▶ _Passage for review_
╭──

A Phony Critique of Petraeus
What the New York Times got wrong about the scandal.
Gen. David Petraeus speaks after briefing lawmakers on Capitol Hill in 2007 in Washington
Photo by Mark Wilson/Getty Images.
Ten days after David Petraeus’ resignation, we find ourselves mud-deep in the revisionist phase that often mires a public scandal. Great Man has a Great Fall, and everything about his life gets recast through the same tawdry prism. A counterrevisionism phase will surely soon follow, then a counter to that counter … these things often take months or years to settle. (Then again, it might take a mere six weeks.)
Meanwhile, let us consider one of the most bizarre spectacles of revisionism in the annals of not just Petraeus but anybody: an op-ed in the Sunday Review section of the Sunday New York Times, “A Phony Hero for a Phony War,” by Lucian K. Truscott IV.
I know little about Truscott except that his grandfather was a legendary World War II commander and that he himself followed the family footsteps into West Point, left the Army soon after, and wrote a highly regarded novel, Dress Gray, which caused a great stir at the time (1978) for piercing the dome of sexual scandal and secrecy at West Point in a way that no previous author had ventured.

╰──

▶ _Requirement A_
Answer each question from the Petraeus article:
(i) How many days after Petraeus' resignation does the writer place the current revisionist phase?
(ii) In which section of the Sunday New York Times did the op-ed appear?
(iii) In what year did Dress Gray cause a great stir?
▶ _Requirement B_
Summarize the Petraeus article in two sentences.
Use only the Petraeus article to complete this work.

▶ _Supplied information_
╭──

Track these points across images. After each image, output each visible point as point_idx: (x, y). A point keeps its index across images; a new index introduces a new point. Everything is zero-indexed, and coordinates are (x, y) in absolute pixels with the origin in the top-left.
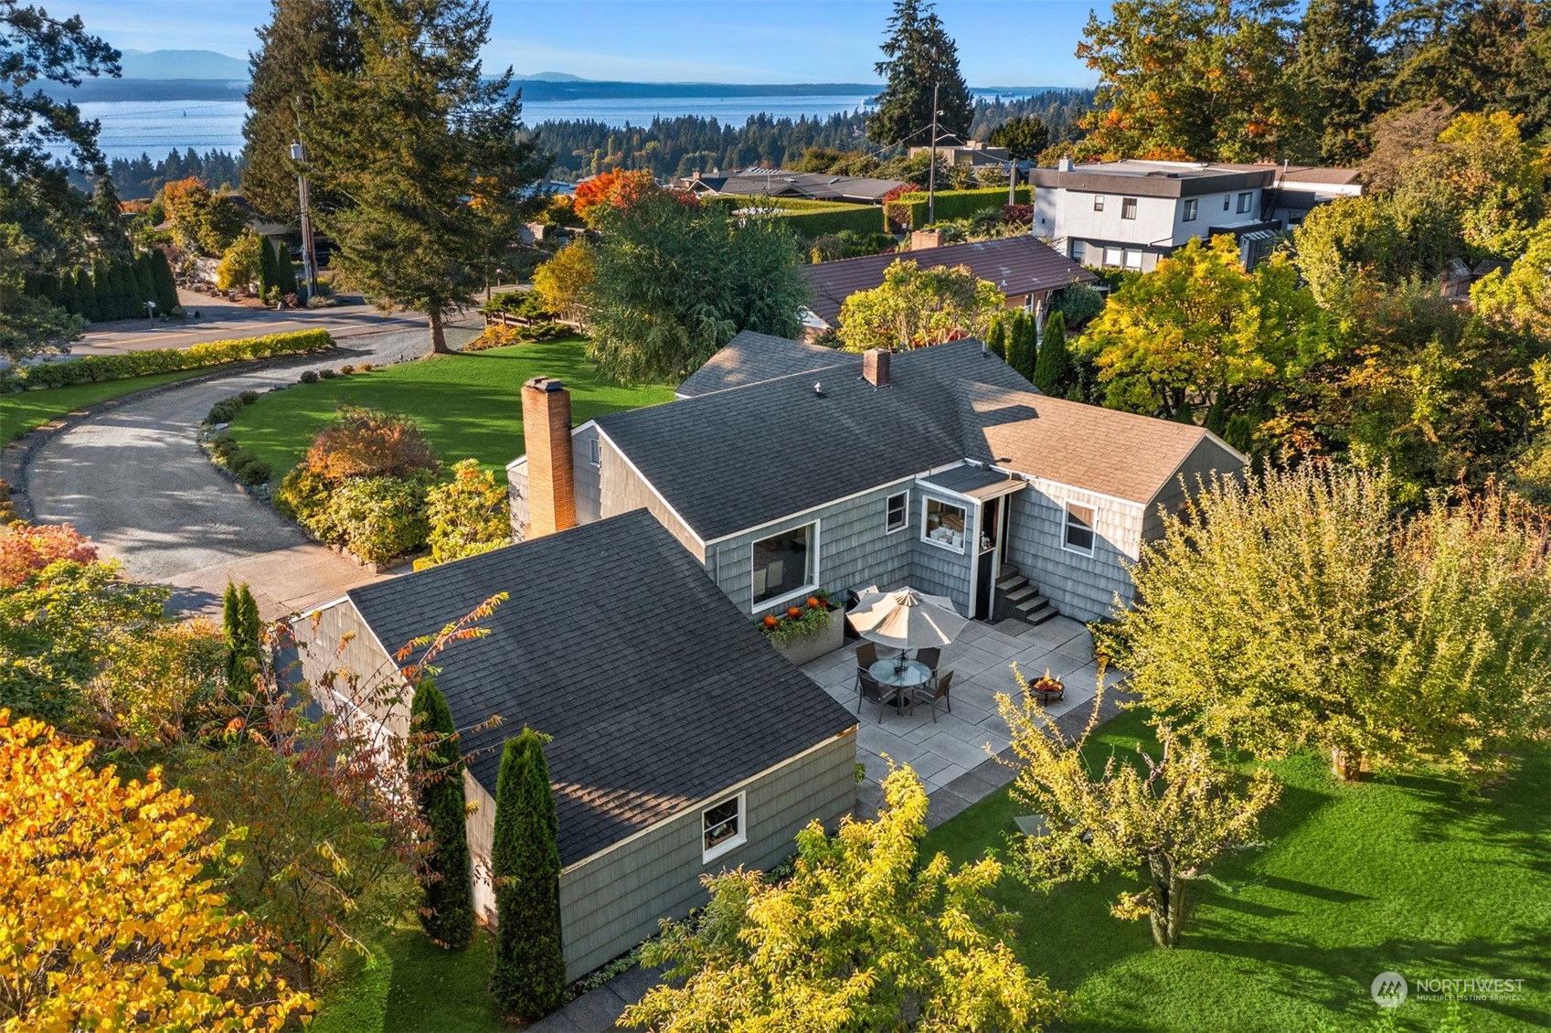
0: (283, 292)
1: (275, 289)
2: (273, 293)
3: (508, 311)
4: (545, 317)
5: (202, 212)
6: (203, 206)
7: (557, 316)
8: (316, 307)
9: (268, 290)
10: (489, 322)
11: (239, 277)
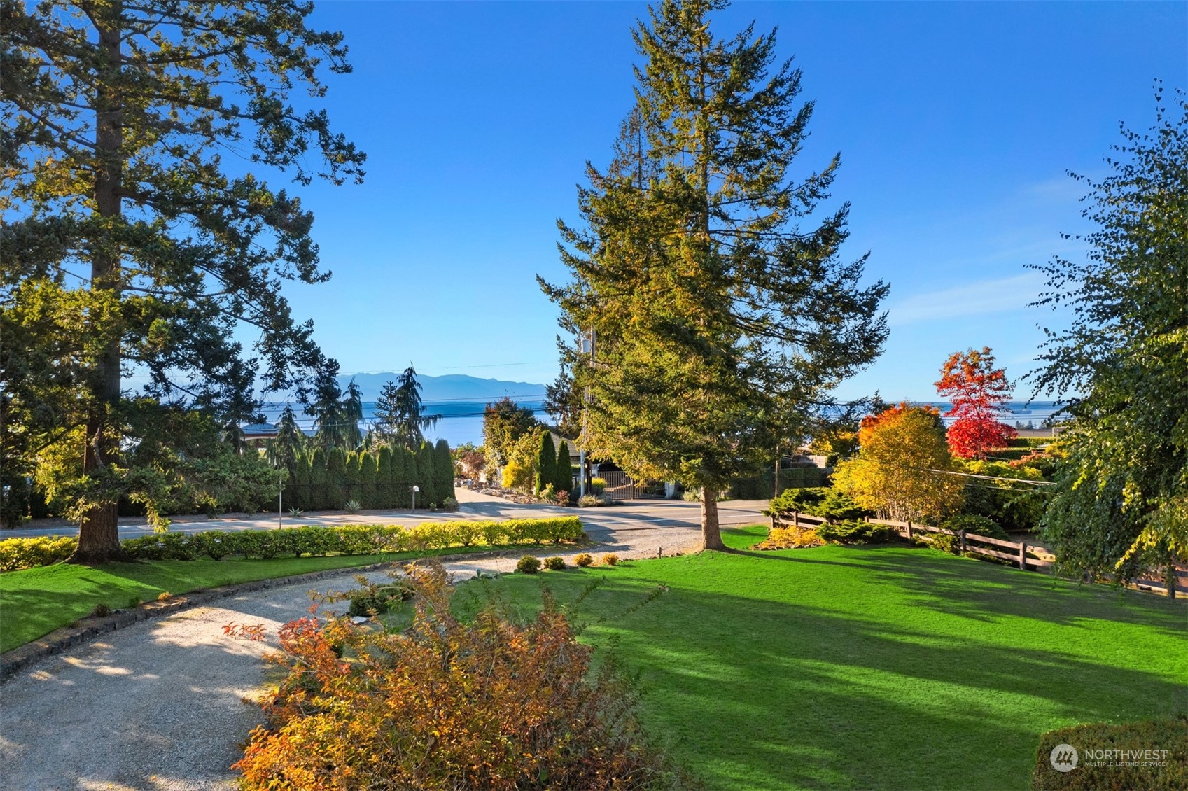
0: (556, 490)
1: (549, 486)
2: (546, 491)
3: (802, 509)
4: (855, 514)
5: (507, 422)
6: (508, 418)
7: (871, 514)
8: (586, 506)
9: (542, 488)
10: (775, 525)
11: (522, 479)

╰──

▶ _Response box A_
(i) Ten days.
(ii) The Sunday Review section.
(iii) 1978.

▶ _Response box B_
Ten days after David Petraeus' resignation, the writer sees the scandal in a revisionist phase in which everything about his life is recast through the same tawdry prism. The writer calls Lucian K. Truscott IV's New York Times op-ed "A Phony Hero for a Phony War" one of the most bizarre spectacles of revisionism, noting that Truscott attended West Point, left the Army soon after, and wrote the novel Dress Gray.